Report only the number of lines in the material below that contain the string "sind", matching case exactly.

─── SUPPLIED MATERIAL

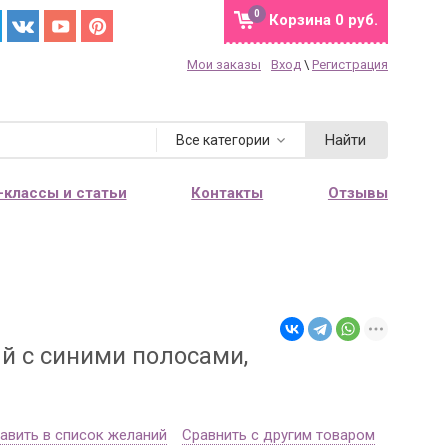
0
Корзина
0 руб.
Мои заказы
Вход
\
Регистрация
Найти
Все категории
-классы и статьи
Контакты
Отзывы
→
й с синими полосами,
авить в список желаний
Сравнить с другим товаром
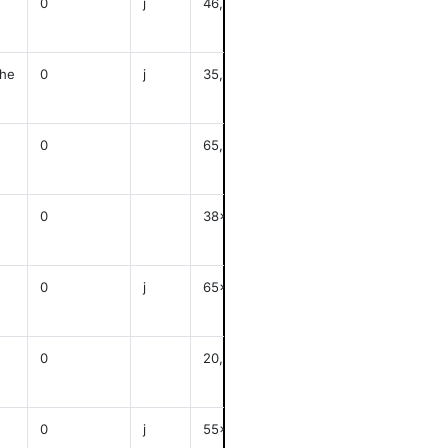
0
j
46,5x33
anzeigen
he
0
j
35,4x45,6
anzeigen
0
65,5x80,5
anzeigen
0
38x44
anzeigen
0
j
65x80
anzeigen
0
20,8x26
anzeigen
0
j
55x65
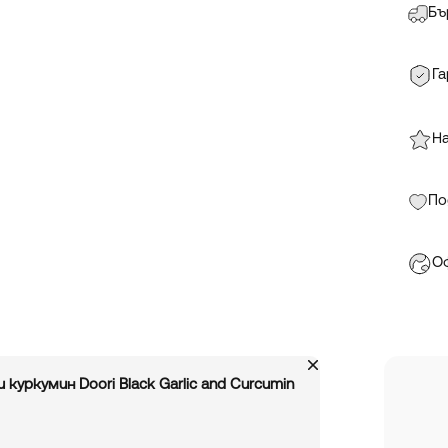
Бъ
Га
На
По
Оф
уркумин Doori Black Garlic and Curcumin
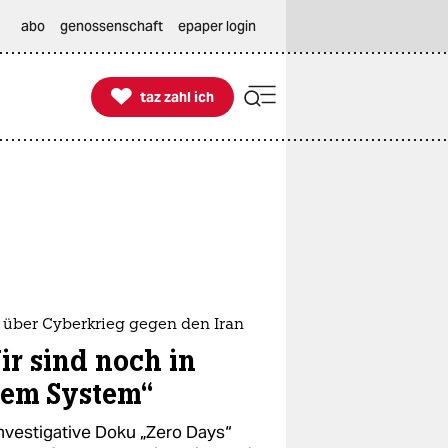
abo
genossenschaft
epaper login

taz zahl ich
taz zahl ich
 über Cyberkrieg gegen den Iran
ir sind noch in
rem System“
investigative Doku „Zero Days“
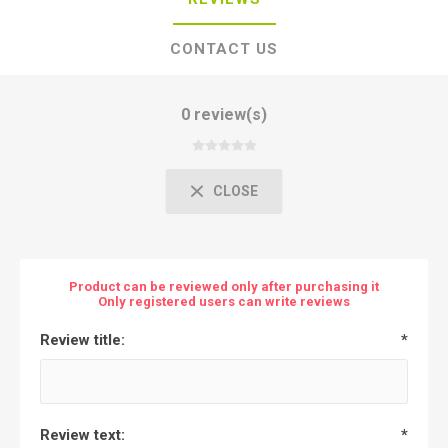
CONTACT US
0 review(s)
CLOSE
Product can be reviewed only after purchasing it
Only registered users can write reviews
Review title:
*
Review text:
*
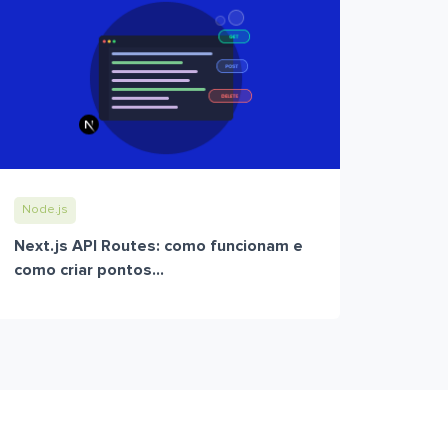
Node.js
Next.js API Routes: como funcionam e
como criar pontos...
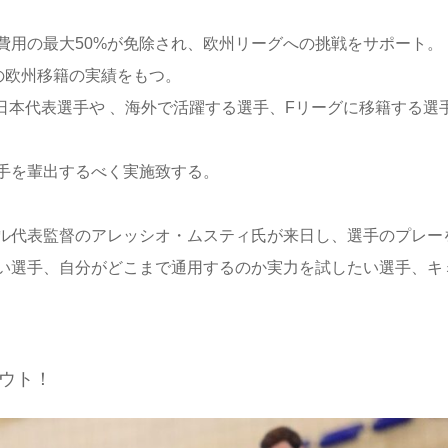
費用の最大50%が免除され、欧州リーグへの挑戦をサポート。
の欧州移籍の実績をもつ。
日本代表選手や 、海外で活躍する選手、Fリーグに移籍する選
手を輩出するべく実施致する。
ル代表監督のアレッシオ・ムスティ氏が来日し、選手のプレー
い選手、自分がどこまで通用するのか実力を試したい選手、キ
ウト！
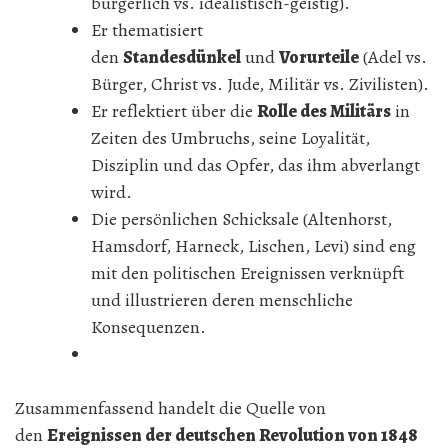
bürgerlich vs. idealistisch-geistig).
Er thematisiert
den
Standesdünkel
und
Vorurteile
(Adel vs.
Bürger, Christ vs. Jude, Militär vs. Zivilisten).
Er reflektiert über die
Rolle des Militärs
in
Zeiten des Umbruchs, seine Loyalität,
Disziplin und das Opfer, das ihm abverlangt
wird.
Die persönlichen Schicksale (Altenhorst,
Hamsdorf, Harneck, Lischen, Levi) sind eng
mit den politischen Ereignissen verknüpft
und illustrieren deren menschliche
Konsequenzen.
Zusammenfassend handelt die Quelle von
den
Ereignissen der deutschen Revolution von 1848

──────

◆ COMPLETED TASK
2